LC–MS instrumentation for peptide mapping experiments: UHPLC Dionex RSLC
Analytical column: Dionex Acclaim RS LC120 C18 column, 2.2 µm, 2.1 × 100 mm
Column oven: 40 °C
Flow rate: 300 µL/min
Solvent A: 0.1% formic acid in H2O
Solvent B: 0.1% formic acid in ACN/H2O 90:10
QC analysis of Intact IgG1 and digested transferrin were performed in a fully automated fashion with BioPharma Compass. As soon as the IgG1 batch acquisition is started, a QC result table is generated as shown in Figure 2. Each row in the QC table in Figure 2 represents one IgG sample analysis. In this example the pass/fail criteria was based simply on mass accuracy. However, QC criteria may be adjusted to suit individual analysis requirements. Figure 3 represents an example of the automated report output available with BioPharma Compass.

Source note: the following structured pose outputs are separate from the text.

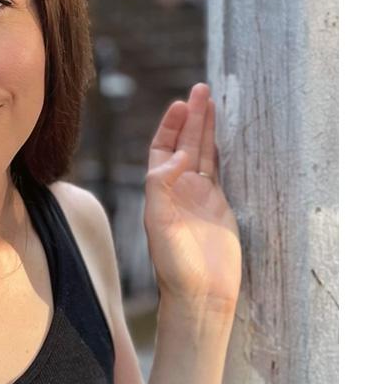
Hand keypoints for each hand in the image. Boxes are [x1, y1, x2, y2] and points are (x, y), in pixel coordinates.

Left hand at [143, 82, 240, 314]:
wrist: (200, 294)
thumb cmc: (174, 264)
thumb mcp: (159, 223)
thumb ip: (162, 186)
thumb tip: (178, 155)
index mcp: (159, 192)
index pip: (162, 149)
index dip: (170, 127)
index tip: (180, 106)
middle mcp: (178, 190)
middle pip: (185, 144)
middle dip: (192, 118)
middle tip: (201, 90)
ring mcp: (201, 196)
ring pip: (204, 153)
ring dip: (207, 129)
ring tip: (212, 100)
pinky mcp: (221, 206)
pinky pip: (221, 170)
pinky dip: (222, 151)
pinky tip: (224, 134)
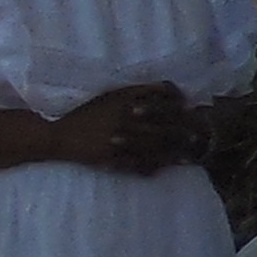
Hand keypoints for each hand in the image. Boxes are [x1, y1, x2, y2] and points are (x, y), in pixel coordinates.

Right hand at [44, 85, 193, 172]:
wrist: (58, 136)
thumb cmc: (88, 113)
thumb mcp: (112, 96)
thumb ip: (140, 91)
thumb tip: (171, 89)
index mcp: (126, 103)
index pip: (161, 102)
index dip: (178, 106)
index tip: (189, 109)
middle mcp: (125, 121)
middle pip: (162, 125)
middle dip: (183, 131)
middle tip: (198, 135)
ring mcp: (120, 142)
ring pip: (155, 147)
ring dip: (175, 151)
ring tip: (191, 154)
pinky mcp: (114, 159)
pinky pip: (139, 163)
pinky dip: (155, 166)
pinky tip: (167, 167)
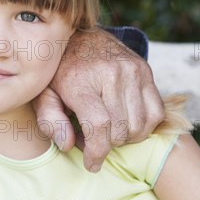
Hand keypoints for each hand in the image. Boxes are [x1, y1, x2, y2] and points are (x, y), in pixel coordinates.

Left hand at [32, 29, 164, 171]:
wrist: (80, 36)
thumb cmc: (59, 72)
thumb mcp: (43, 95)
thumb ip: (50, 121)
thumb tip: (67, 144)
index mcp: (81, 80)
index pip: (99, 125)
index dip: (97, 152)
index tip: (92, 163)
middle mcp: (111, 72)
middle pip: (121, 130)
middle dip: (107, 145)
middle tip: (91, 138)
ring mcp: (132, 70)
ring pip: (140, 126)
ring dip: (125, 138)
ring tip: (107, 129)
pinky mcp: (146, 70)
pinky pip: (156, 113)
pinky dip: (144, 127)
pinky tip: (126, 123)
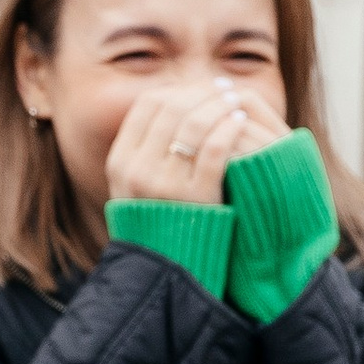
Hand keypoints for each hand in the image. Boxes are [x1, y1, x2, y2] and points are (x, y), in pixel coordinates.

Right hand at [104, 78, 280, 210]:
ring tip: (237, 101)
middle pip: (172, 109)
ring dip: (219, 105)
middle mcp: (136, 171)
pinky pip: (213, 150)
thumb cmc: (161, 226)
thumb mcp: (136, 189)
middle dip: (202, 93)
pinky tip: (243, 122)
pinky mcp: (196, 199)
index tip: (200, 89)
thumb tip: (169, 103)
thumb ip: (144, 151)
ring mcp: (164, 186)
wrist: (170, 275)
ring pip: (193, 124)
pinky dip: (229, 129)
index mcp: (120, 162)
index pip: (148, 105)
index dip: (177, 90)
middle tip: (225, 88)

Figure 2: Table view summarizing the QC result of 20 IgG1 intact protein samples. Each row contains the result of one LCâMS experiment; in the columns are values of different quality control criteria. Two samples are highlighted due to the presence of an unexpected impurity, another sample highlighted in red has failed to meet the QC criteria based on mass accuracy. This table also provides access to more-detailed pdf reports.
Figure 3: Part of the automatically generated pdf QC report from an intact IgG1 protein sample. The identity of the sample is displayed in the header. In the second section the total ion chromatogram (TIC) and the chromatographic peaks (Compound List) are reported. The spectrum, deconvoluted with the Maximum Entropy algorithm, indicates the different glycosylated isoforms of the antibody. The deconvoluted mass peaks are compared with a reference standard and the result of this comparison is reported in the Result List.

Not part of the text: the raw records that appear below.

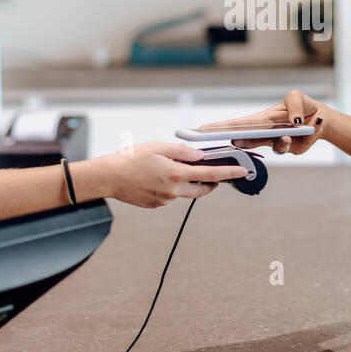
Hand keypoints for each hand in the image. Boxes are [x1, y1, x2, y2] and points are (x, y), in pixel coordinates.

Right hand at [92, 141, 248, 208]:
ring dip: (188, 182)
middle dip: (211, 181)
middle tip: (213, 173)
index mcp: (176, 174)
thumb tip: (199, 156)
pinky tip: (157, 177)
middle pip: (202, 189)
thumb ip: (182, 151)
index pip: (210, 174)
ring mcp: (165, 200)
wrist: (108, 177)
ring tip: (173, 169)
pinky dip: (172, 186)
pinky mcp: (156, 205)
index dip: (228, 173)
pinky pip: (171, 196)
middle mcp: (173, 191)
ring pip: (185, 192)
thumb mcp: (158, 147)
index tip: (241, 172)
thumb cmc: (130, 158)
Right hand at [198, 90, 329, 154]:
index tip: (203, 129)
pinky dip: (283, 145)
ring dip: (265, 143)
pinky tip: (290, 137)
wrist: (320, 121)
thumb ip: (294, 105)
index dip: (221, 127)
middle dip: (229, 138)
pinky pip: (279, 150)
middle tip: (217, 138)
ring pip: (259, 145)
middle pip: (241, 136)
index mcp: (261, 117)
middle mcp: (263, 130)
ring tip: (282, 136)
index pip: (238, 123)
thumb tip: (292, 121)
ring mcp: (272, 141)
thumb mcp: (298, 97)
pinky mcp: (285, 149)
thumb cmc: (304, 106)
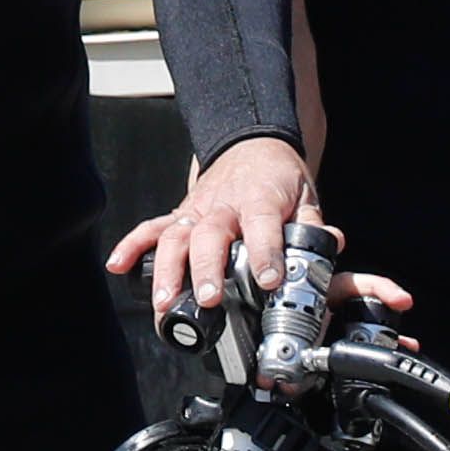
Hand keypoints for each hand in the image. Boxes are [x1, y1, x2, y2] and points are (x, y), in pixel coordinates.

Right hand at [114, 134, 315, 323]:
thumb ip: (314, 225)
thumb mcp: (306, 197)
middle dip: (207, 269)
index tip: (269, 280)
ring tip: (165, 304)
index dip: (265, 253)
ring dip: (167, 270)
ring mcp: (197, 211)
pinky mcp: (180, 215)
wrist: (253, 146)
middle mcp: (223, 206)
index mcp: (260, 201)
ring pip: (176, 237)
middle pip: (210, 236)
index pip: (262, 226)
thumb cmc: (279, 179)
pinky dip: (132, 246)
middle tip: (209, 300)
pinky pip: (151, 228)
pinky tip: (118, 267)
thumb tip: (331, 243)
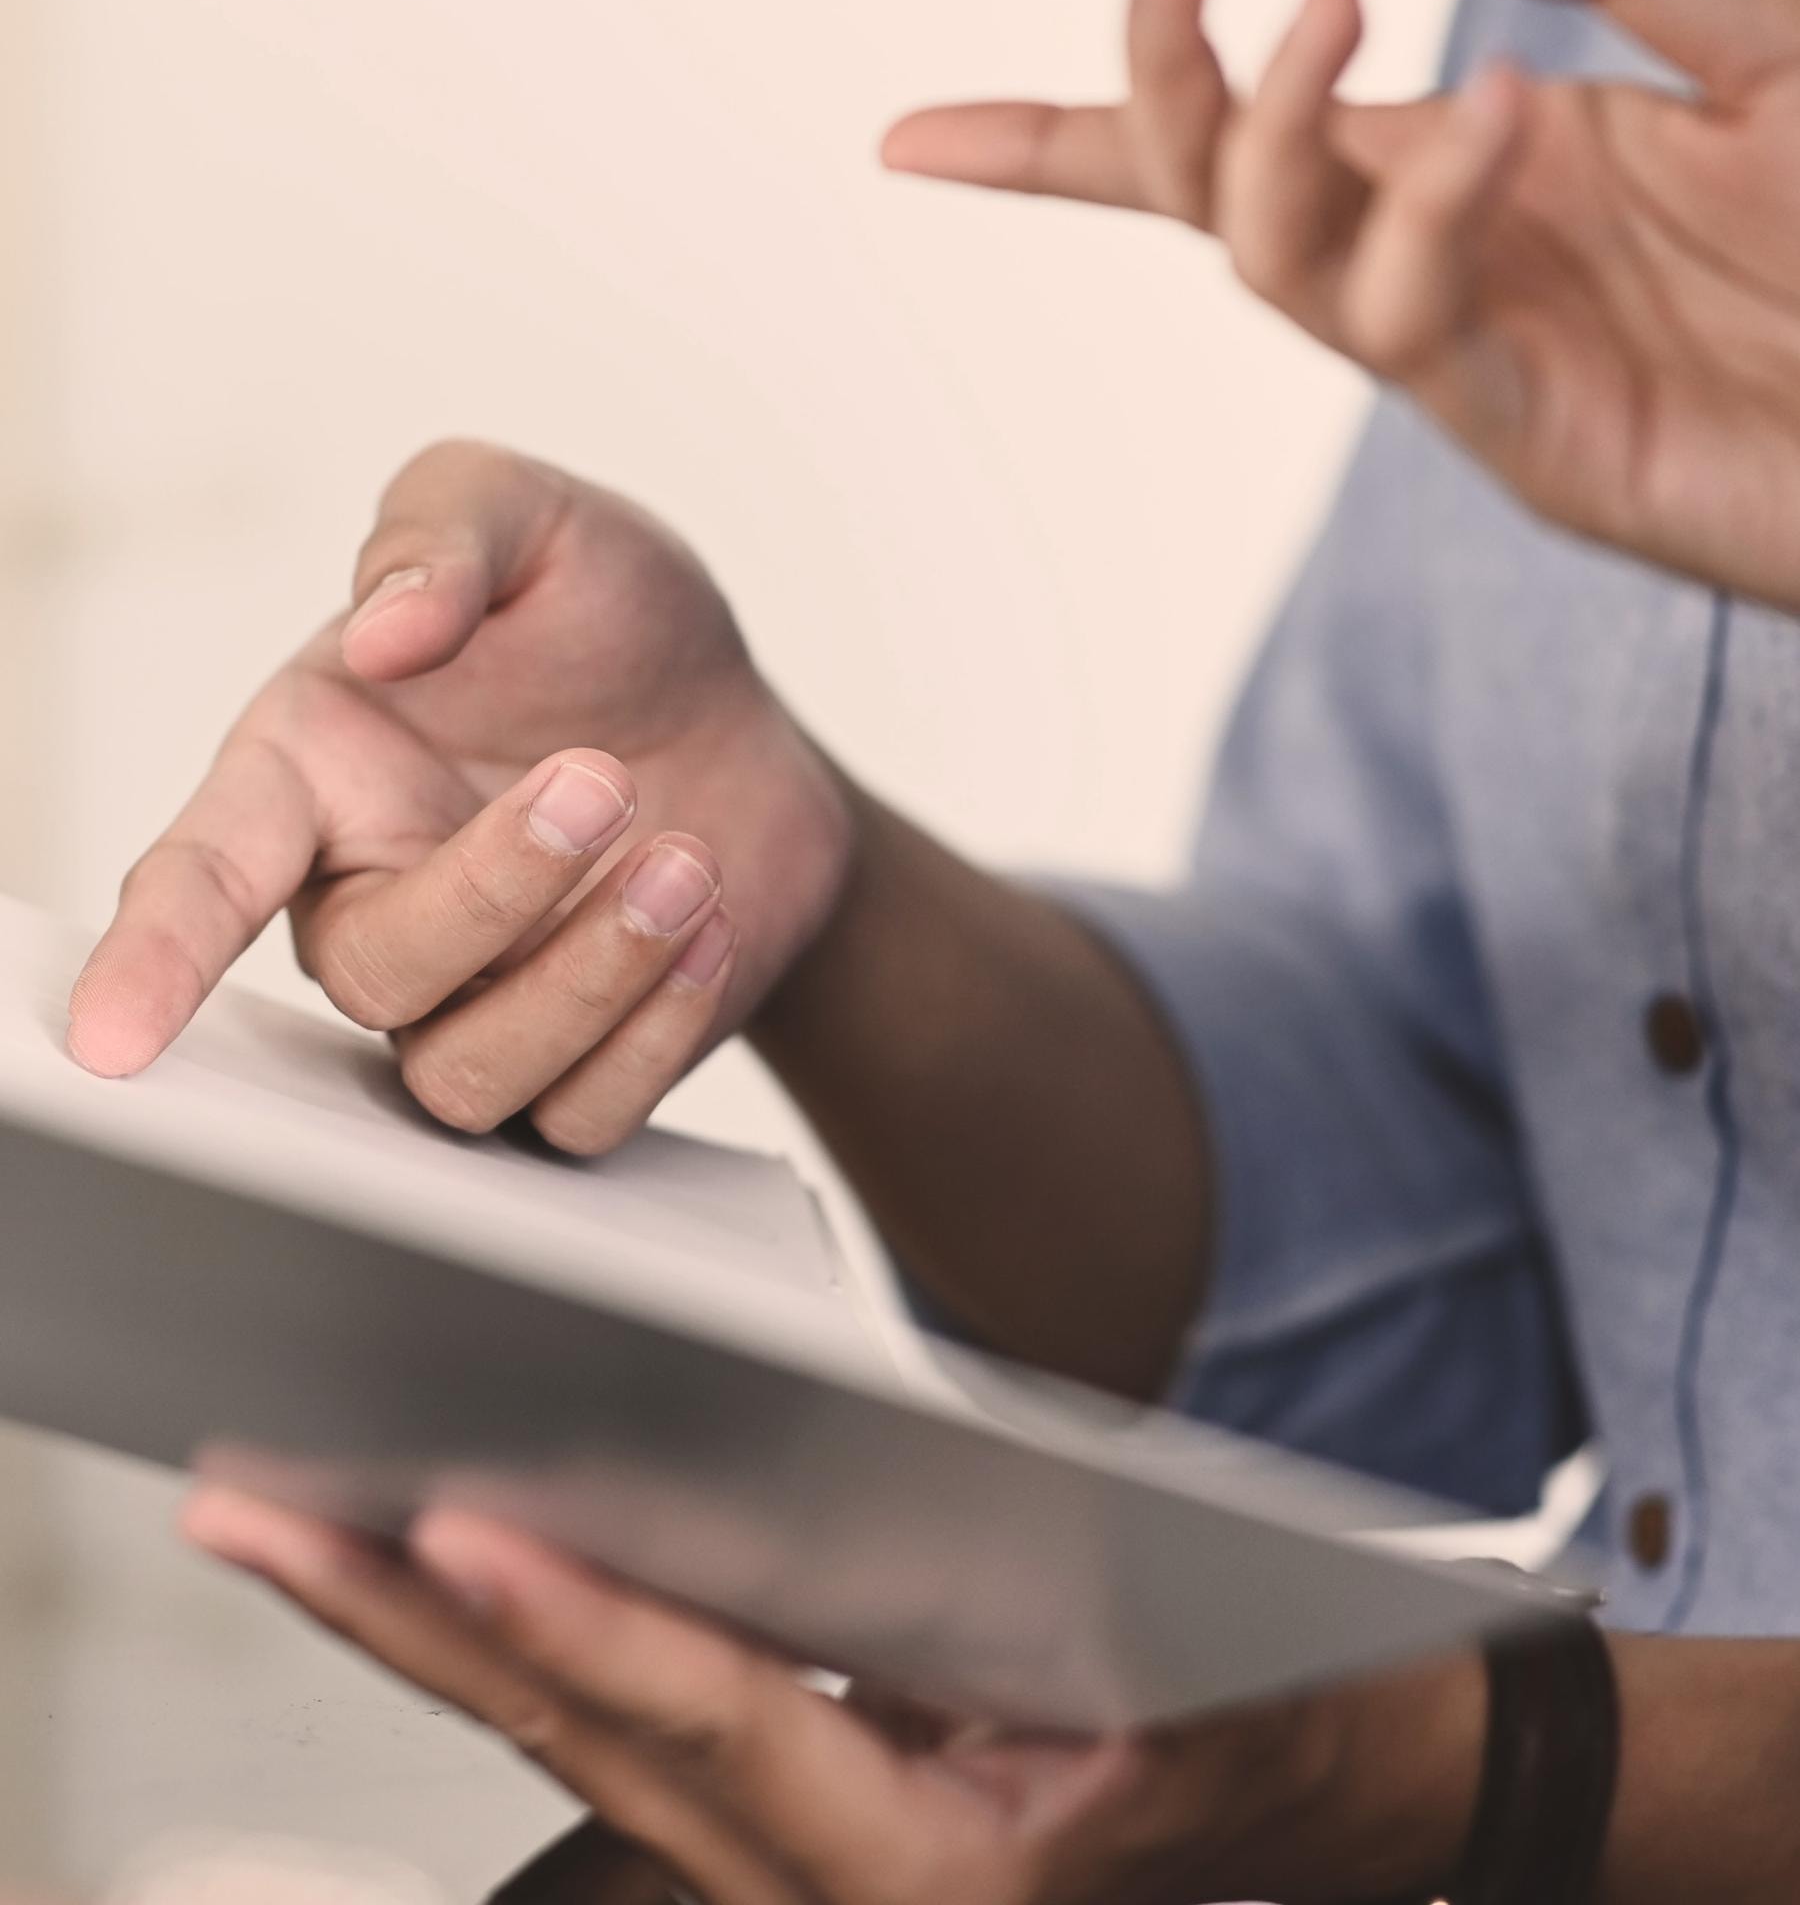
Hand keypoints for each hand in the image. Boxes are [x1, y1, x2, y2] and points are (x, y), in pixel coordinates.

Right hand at [68, 442, 852, 1151]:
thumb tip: (390, 626)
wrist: (741, 717)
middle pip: (371, 976)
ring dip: (592, 974)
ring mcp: (470, 999)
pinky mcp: (575, 1064)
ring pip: (468, 1076)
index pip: (202, 878)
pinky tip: (709, 926)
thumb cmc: (603, 619)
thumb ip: (444, 531)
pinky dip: (659, 1029)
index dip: (156, 958)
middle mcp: (370, 901)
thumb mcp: (529, 517)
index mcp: (314, 776)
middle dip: (495, 889)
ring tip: (686, 858)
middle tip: (604, 777)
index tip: (117, 1033)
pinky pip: (583, 1119)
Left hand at [183, 1488, 1485, 1904]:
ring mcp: (794, 1863)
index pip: (728, 1731)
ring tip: (288, 1514)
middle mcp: (835, 1886)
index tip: (465, 1528)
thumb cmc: (1280, 1718)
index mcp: (933, 1871)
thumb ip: (1023, 1634)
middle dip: (415, 1616)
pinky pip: (624, 1730)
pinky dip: (519, 1641)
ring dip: (426, 1626)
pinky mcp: (786, 1810)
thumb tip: (866, 1536)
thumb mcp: (1187, 1677)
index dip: (594, 1630)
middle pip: (589, 1739)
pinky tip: (426, 1559)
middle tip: (262, 1505)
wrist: (1352, 1796)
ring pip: (575, 1741)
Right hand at [886, 0, 1799, 610]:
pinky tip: (1511, 111)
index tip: (907, 139)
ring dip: (1273, 134)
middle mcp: (1430, 266)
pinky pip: (1418, 326)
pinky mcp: (1531, 441)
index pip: (1218, 156)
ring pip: (1276, 265)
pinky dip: (1434, 214)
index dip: (1059, 143)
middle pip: (1208, 196)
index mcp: (1457, 175)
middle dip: (1157, 85)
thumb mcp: (1755, 33)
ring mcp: (1470, 360)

For rapid throughput, samples can also be viewed in a 96 well format (Figure 4). Again, samples that have failed QC criteria are highlighted in red, those requiring further investigation are shown as amber, and samples that successfully meet QC criteria are shown in green. In this instance, the first 48 wells correspond to the analysis of digested transferrin.
Figure 4: Rapid view, QC result of digested Transferrin protein samples. In this example the mass deviation was chosen as quality criterion. The sample is represented in green if the deviation is smaller than 3 ppm, yellow when the deviation is in the range between 3 and 5 ppm and red when it is above 5 ppm. Generation of the QC table begins as soon as the first sample has been acquired.

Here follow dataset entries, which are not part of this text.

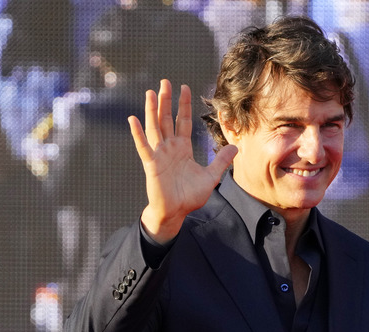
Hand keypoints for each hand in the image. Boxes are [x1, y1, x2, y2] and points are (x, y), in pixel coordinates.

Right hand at [129, 79, 236, 243]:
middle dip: (167, 101)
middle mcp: (169, 148)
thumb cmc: (189, 197)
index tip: (184, 88)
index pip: (183, 122)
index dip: (183, 105)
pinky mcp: (151, 164)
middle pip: (167, 119)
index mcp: (182, 149)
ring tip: (151, 93)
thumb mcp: (210, 177)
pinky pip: (143, 147)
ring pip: (155, 128)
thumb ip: (221, 161)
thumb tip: (236, 147)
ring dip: (152, 110)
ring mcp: (159, 155)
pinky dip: (138, 133)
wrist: (175, 213)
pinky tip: (133, 119)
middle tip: (165, 81)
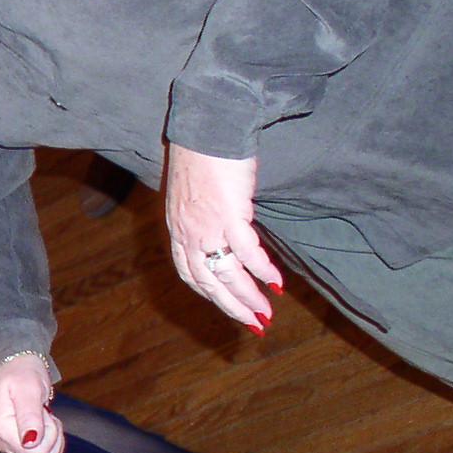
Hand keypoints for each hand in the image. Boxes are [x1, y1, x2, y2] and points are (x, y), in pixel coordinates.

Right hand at [0, 353, 63, 452]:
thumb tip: (30, 443)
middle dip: (52, 437)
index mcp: (0, 429)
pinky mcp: (12, 448)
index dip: (49, 435)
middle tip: (45, 414)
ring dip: (52, 441)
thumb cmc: (21, 374)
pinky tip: (42, 426)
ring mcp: (4, 447)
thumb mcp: (29, 389)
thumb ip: (29, 416)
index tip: (43, 412)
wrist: (13, 367)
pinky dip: (48, 444)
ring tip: (43, 419)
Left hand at [163, 143, 281, 330]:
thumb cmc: (202, 154)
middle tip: (252, 324)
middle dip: (231, 305)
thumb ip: (202, 212)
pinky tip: (276, 283)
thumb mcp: (193, 190)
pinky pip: (247, 253)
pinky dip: (262, 271)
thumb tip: (221, 223)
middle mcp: (187, 232)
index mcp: (177, 227)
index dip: (208, 292)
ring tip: (266, 314)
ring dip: (248, 297)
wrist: (207, 129)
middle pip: (208, 281)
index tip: (225, 305)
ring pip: (226, 274)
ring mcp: (206, 226)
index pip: (189, 271)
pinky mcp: (228, 215)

Biopharma Compass provides a fully automated workflow for the characterization of biopharmaceutical products such as proteins, peptides, RNA, and DNA. Sample acquisition, processing, comparison with reference standards, and report generation are achieved in parallel thus dramatically increasing productivity and sample throughput.
In combination with the outstanding sensitivity, mass accuracy, and resolution of the maXis UHR-TOF, BioPharma Compass assists nonspecialist operators to rapidly generate high quality data to confirm the identity and purity of biopharmaceutical compounds to ensure drug safety and efficacy.